Brexit, Brexit, Brexit, Brexit, Trump, Brexit, Brexit, Brexit, Trump, Brexit, Trump. The United Kingdom and the United States of America are in a political soap opera. Donald Trump is about to become the president, Theresa May managed to get into 10 Downing Street via the back door, and Brexit means Brexit.

Meanwhile, in Dáil Éireann and this is no joke…they have recognised the soft lemonade drink 7UP as an effective form of medication. Seriously.

The Irish Republican government, Dáil Éireann, do things a little differently to other global democracies, but nevertheless the methods on the face of it are friendlier. Like Russia, Ireland has a President and a Prime Minister – Taoiseach. These posts are currently held by 75 year-old Galwegian Michael D. Higgins since 2011 and 65 year-old Mayo man Enda Kenny.

Here is where things get a little different. Although MPs (TD – Teachta Dála) are generally elected via the “first-past-the-post” system with 158 representatives from all 26 counties in Ireland, the party with the most votes and the most representatives DOES NOT mean their leader becomes Prime Minister. Instead, that is voted in by the TD’s themselves.

So when you see the pantomime of the House of Commons in Westminster between Tory and Labour and the strongholds of the Senate and the House of Representatives in Washington, none of this would be seen in Leinster House, the former residents of the Dukes of Leinster.

Now when you look at the political landscape, it becomes more surprising. The two main political parties are the liberal centre right Fine Gael…and the liberal centre right Fianna Fáil. Now although this may seem bias, but when you consider that the third biggest collection of candidates from the 2016 election is independent, it means that when you think about it…it balances the scales out.

Although the third political party in the Taoiseach is the left wing Sinn Féin headed by IRA affiliated Gerry Adams, Sinn Féin have never been the majority party, which symbolises how much of a corner the Irish have taken in the last century.
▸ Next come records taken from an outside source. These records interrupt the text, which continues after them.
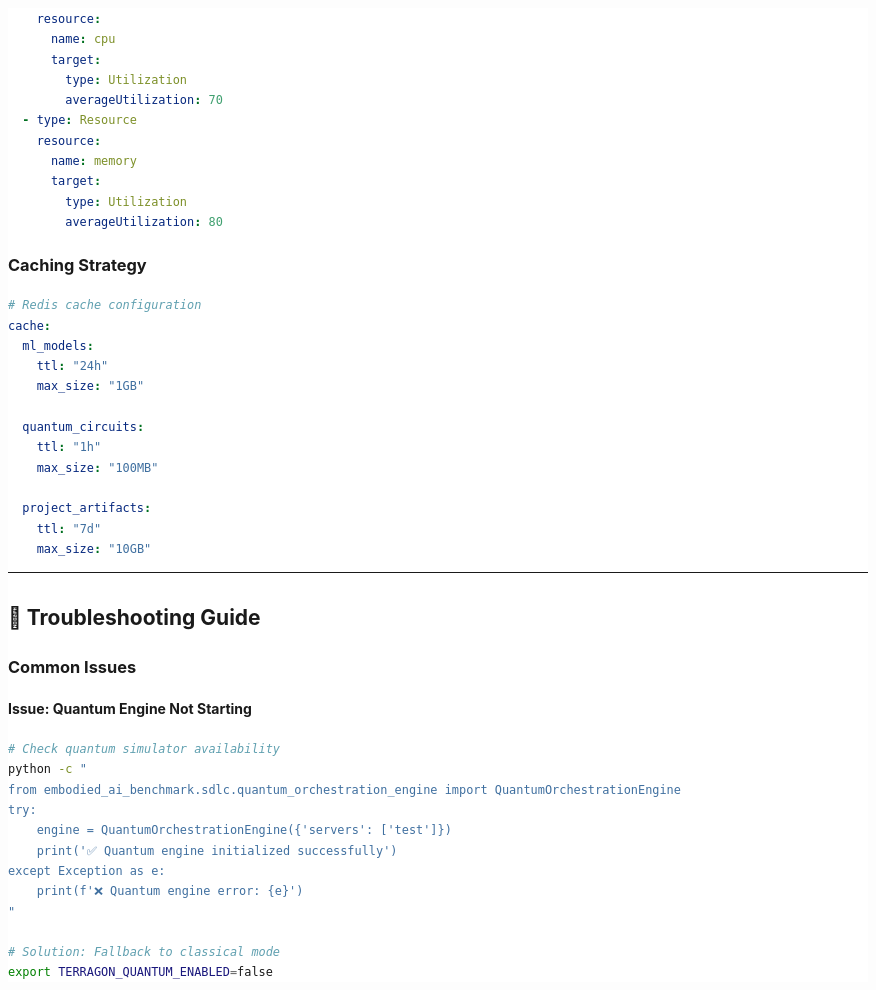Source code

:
 ```yaml
    resource:
      name: cpu
      target:
        type: Utilization
        averageUtilization: 70
  - type: Resource
    resource:
      name: memory
      target:
        type: Utilization
        averageUtilization: 80
```

### Caching Strategy
```yaml
# Redis cache configuration
cache:
  ml_models:
    ttl: "24h"
    max_size: "1GB"
    
  quantum_circuits:
    ttl: "1h"
    max_size: "100MB"
    
  project_artifacts:
    ttl: "7d"
    max_size: "10GB"
```

---

## 🔧 Troubleshooting Guide

### Common Issues

#### Issue: Quantum Engine Not Starting
```bash
# Check quantum simulator availability
python -c "
from embodied_ai_benchmark.sdlc.quantum_orchestration_engine import QuantumOrchestrationEngine
try:
    engine = QuantumOrchestrationEngine({'servers': ['test']})
    print('✅ Quantum engine initialized successfully')
except Exception as e:
    print(f'❌ Quantum engine error: {e}')
"

# Solution: Fallback to classical mode
export TERRAGON_QUANTUM_ENABLED=false
```
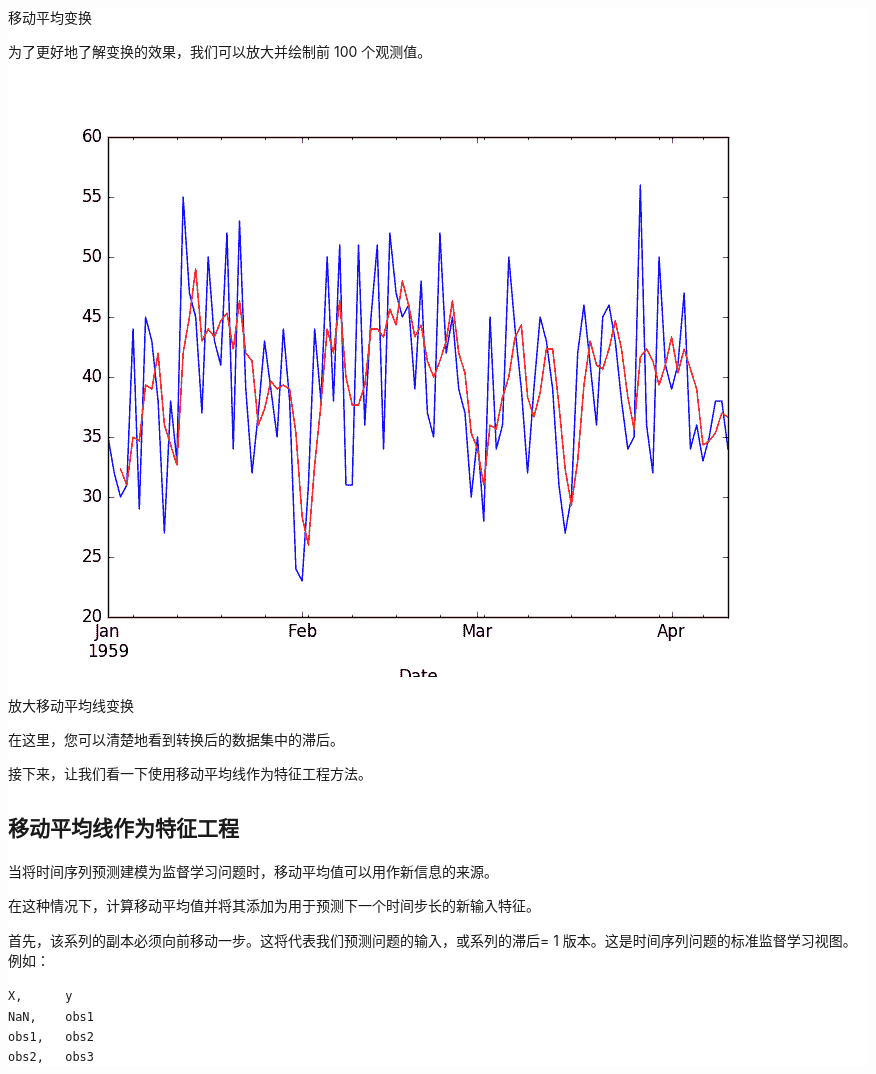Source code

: 
移动平均变换

为了更好地了解变换的效果，我们可以放大并绘制前 100 个观测值。

![Zoomed Moving Average Transform](img/7de7150031da090f2a8443a9d4df1cd9.jpg)

放大移动平均线变换

在这里，您可以清楚地看到转换后的数据集中的滞后。

接下来，让我们看一下使用移动平均线作为特征工程方法。

## 移动平均线作为特征工程

当将时间序列预测建模为监督学习问题时，移动平均值可以用作新信息的来源。

在这种情况下，计算移动平均值并将其添加为用于预测下一个时间步长的新输入特征。

首先，该系列的副本必须向前移动一步。这将代表我们预测问题的输入，或系列的滞后= 1 版本。这是时间序列问题的标准监督学习视图。例如：

```py
X, 		y
NaN,	obs1
obs1,	obs2
obs2,	obs3
```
If it weren’t for Thomas J. Clarke, Pádraig Pearse, James Connolly, Joseph Plunkett and others, who on Easter Sunday 1916 at precisely midday emerged from the rebel held GPO to read aloud the proclamation of the Irish Republic and the independence from British rule, this article would be pointless.

Even when you look at the last thirty years at what they have accomplished, it is phenomenal that a country that once was under civil war had now embraced western society.

Mary Robinson became Ireland’s first President in 1990, and was succeeded by Mary McAleese in 1997 and held the post until 2011; Ireland then became the first country IN THE WORLD to pass same-sex marriage by popular vote in May 2015. Heck, OBAMA CAME OVER ONCE TO GREAT ACCLAIM!!!

It gets better and better. McAleese and Robinson haven’t just decided to sit around unlike former British Prime Ministers or American Presidents. Mary Robinson was the UN High Commissioner for Human Rights until 2002. St Mary’s University in London appointed McAleese Professor of Irish Studies.